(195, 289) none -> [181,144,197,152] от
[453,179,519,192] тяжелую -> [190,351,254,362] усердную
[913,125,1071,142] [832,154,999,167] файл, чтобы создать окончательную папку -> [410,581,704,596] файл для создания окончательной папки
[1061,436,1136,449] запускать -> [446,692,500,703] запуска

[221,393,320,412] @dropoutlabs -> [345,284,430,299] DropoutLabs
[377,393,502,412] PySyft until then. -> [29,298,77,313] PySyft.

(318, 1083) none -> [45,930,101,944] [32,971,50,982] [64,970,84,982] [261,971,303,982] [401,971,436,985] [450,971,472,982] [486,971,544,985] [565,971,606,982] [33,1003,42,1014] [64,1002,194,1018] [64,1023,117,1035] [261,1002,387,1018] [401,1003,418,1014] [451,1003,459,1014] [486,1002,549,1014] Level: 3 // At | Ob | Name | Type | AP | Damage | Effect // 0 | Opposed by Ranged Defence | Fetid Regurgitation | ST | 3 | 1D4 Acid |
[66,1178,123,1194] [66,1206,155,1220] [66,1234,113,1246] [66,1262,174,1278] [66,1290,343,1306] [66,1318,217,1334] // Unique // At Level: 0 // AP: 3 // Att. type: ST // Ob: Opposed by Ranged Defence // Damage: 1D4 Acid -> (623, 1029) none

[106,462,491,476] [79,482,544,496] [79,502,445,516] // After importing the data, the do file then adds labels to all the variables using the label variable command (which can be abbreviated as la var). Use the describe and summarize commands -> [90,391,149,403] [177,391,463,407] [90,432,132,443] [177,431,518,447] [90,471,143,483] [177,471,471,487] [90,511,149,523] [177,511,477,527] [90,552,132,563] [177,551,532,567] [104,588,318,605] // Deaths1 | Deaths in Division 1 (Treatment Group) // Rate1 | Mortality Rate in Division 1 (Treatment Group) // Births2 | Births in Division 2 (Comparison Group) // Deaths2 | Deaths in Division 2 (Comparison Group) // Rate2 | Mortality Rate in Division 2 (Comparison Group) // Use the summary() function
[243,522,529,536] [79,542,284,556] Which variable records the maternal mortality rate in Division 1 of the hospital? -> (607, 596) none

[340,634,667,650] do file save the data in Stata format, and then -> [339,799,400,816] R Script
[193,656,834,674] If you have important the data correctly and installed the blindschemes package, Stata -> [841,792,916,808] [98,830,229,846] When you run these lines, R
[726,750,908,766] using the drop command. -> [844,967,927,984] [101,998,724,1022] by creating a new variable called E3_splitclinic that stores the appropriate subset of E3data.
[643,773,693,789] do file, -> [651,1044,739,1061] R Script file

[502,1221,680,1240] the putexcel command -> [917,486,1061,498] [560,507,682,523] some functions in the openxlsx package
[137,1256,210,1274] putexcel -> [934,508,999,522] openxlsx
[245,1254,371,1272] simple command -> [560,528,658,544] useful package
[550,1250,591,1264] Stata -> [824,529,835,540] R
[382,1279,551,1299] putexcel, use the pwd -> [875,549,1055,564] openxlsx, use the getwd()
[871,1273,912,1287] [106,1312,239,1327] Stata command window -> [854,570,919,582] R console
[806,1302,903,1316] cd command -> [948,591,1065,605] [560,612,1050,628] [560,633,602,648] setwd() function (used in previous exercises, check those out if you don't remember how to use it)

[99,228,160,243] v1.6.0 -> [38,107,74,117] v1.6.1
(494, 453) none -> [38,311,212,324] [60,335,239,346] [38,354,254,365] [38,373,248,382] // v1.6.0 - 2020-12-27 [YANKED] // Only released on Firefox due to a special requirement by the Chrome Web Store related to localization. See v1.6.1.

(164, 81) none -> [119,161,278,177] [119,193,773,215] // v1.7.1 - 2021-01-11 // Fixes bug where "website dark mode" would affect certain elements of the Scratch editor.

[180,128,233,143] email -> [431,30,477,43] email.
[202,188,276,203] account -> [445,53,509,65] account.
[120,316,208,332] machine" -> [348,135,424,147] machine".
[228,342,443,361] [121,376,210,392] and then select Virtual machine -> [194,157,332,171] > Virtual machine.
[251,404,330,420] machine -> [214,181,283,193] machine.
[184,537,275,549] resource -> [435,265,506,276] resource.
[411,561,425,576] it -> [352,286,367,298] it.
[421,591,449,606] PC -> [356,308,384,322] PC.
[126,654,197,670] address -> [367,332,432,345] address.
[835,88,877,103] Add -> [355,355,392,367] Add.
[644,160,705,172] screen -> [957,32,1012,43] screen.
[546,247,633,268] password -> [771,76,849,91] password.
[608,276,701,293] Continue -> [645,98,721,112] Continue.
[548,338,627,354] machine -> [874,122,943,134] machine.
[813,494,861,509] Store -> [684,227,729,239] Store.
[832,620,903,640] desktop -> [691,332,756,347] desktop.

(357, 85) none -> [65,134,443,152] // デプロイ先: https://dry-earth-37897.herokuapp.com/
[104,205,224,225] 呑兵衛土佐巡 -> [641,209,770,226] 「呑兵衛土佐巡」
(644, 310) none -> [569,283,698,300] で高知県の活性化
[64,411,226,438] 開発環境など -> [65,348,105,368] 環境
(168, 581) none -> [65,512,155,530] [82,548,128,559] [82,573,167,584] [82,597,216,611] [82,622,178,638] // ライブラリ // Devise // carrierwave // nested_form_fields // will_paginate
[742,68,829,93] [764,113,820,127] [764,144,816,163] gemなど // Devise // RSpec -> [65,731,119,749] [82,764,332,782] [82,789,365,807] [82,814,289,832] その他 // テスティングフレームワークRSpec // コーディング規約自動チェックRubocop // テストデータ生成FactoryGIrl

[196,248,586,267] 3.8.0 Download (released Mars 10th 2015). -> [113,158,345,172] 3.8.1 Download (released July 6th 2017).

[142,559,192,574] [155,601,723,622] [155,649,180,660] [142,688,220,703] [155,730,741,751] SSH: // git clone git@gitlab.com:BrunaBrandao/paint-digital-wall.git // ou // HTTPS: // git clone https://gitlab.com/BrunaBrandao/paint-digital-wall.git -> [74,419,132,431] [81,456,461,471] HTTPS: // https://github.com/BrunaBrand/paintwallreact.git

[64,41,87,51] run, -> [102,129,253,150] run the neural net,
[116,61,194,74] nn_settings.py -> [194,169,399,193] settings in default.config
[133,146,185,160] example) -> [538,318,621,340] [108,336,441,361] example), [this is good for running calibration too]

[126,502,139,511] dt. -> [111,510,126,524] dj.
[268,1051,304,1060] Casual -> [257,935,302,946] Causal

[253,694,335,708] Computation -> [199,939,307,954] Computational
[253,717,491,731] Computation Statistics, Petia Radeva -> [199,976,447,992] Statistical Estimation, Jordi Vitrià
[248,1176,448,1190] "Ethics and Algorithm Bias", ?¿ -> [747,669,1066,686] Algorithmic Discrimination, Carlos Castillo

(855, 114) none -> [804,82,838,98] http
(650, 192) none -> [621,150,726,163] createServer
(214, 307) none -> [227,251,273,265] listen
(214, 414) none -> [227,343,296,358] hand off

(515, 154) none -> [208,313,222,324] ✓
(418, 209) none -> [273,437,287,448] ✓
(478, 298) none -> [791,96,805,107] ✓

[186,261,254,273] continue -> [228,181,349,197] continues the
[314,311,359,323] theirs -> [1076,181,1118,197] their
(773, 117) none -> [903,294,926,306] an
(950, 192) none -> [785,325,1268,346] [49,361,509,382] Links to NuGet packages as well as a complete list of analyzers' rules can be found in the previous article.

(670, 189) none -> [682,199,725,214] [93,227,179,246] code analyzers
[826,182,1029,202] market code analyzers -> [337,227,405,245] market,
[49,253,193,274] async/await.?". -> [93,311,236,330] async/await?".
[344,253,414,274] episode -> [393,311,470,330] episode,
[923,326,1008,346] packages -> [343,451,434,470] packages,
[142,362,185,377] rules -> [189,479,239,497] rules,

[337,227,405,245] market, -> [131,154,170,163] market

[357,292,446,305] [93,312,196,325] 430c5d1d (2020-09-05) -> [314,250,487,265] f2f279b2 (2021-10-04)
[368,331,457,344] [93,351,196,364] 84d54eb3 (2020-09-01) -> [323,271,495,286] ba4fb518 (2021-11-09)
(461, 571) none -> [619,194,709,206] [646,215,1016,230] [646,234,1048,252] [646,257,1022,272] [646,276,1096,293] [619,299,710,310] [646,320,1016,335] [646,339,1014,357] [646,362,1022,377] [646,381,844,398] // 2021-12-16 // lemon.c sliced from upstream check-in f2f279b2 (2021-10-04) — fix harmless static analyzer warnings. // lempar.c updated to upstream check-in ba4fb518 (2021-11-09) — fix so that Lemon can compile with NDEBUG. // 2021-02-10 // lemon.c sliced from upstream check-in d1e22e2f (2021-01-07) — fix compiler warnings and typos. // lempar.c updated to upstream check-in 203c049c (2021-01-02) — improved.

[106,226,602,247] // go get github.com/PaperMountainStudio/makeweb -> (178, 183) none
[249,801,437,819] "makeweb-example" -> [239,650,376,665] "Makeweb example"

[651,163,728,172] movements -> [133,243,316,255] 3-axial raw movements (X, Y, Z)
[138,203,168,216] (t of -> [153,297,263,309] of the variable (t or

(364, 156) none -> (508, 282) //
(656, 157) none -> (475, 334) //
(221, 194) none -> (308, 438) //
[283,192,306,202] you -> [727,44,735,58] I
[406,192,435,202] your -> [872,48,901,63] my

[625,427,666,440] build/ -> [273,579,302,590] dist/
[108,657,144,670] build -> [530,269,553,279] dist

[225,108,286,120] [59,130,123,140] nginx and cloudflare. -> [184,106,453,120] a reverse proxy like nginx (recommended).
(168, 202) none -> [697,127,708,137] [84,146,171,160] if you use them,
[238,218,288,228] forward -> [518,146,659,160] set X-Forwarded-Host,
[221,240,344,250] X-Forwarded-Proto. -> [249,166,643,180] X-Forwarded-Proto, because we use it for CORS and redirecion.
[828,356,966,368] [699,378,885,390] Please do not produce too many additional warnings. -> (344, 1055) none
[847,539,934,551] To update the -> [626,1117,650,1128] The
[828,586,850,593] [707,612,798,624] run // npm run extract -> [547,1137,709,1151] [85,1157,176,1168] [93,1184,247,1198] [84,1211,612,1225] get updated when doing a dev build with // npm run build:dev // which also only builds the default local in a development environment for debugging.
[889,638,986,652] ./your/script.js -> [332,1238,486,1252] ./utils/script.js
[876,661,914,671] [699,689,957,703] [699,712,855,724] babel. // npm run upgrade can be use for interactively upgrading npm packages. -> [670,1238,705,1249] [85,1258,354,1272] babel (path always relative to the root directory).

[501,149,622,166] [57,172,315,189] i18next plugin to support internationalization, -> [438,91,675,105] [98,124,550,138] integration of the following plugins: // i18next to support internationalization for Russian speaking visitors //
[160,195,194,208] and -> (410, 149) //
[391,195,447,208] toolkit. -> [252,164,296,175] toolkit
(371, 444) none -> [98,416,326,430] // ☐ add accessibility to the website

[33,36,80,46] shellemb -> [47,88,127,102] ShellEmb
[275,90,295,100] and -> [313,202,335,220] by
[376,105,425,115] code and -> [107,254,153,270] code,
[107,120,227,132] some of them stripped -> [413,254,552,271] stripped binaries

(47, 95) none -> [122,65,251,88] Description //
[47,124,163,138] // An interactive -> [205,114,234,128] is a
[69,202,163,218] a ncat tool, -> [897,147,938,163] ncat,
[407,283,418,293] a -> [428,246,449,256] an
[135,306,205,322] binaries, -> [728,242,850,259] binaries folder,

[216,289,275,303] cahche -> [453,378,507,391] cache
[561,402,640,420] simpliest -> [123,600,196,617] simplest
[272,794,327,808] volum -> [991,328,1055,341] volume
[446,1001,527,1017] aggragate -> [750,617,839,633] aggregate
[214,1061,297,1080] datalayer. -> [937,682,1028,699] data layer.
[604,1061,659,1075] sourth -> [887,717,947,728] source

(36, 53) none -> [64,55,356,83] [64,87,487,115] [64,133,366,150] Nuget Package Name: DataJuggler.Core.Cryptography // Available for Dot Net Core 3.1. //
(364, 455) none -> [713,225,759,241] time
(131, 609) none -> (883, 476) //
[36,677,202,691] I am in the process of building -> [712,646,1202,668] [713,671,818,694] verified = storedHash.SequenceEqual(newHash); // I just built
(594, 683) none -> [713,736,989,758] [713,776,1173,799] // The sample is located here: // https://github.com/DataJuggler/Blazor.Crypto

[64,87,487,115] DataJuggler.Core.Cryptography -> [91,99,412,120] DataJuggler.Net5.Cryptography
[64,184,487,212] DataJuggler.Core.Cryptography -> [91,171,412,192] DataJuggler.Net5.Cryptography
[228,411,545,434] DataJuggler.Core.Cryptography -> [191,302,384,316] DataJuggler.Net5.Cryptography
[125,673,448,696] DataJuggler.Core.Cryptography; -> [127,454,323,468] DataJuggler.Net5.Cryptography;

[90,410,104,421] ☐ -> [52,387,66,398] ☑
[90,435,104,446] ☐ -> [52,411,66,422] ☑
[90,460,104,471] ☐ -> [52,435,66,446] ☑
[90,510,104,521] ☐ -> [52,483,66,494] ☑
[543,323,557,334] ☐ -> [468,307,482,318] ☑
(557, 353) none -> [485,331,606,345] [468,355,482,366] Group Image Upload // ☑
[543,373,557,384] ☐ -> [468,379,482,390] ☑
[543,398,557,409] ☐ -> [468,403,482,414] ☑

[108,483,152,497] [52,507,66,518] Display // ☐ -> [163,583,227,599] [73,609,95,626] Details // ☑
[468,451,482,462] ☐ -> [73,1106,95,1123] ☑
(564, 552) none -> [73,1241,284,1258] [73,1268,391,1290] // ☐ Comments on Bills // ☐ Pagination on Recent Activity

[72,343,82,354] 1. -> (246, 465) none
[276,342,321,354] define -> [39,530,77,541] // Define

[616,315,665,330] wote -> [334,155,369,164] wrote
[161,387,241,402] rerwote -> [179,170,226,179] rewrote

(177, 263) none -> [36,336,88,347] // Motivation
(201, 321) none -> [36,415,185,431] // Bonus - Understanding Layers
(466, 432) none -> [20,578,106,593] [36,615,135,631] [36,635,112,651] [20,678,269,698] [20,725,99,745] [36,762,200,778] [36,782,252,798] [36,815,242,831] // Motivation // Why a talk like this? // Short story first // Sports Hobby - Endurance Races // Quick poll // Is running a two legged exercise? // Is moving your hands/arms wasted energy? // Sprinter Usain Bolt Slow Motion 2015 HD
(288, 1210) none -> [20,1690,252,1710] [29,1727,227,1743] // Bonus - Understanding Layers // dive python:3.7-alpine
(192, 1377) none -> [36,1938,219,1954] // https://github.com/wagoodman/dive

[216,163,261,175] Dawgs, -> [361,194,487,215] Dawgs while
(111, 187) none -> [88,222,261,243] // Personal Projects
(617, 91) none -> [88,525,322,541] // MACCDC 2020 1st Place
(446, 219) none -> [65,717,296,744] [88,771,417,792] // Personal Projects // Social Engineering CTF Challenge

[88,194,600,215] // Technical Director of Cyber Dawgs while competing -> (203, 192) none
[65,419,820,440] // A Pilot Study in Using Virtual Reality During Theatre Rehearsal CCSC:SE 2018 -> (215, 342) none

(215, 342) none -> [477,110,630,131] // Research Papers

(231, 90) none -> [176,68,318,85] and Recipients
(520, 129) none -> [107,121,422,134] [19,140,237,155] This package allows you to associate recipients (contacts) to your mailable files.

*****

The lines above that include "while" should each be listed.

Completed task:
[216,163,261,175] Dawgs, -> [361,194,487,215] Dawgs while
[88,194,600,215] // Technical Director of Cyber Dawgs while competing -> (203, 192) none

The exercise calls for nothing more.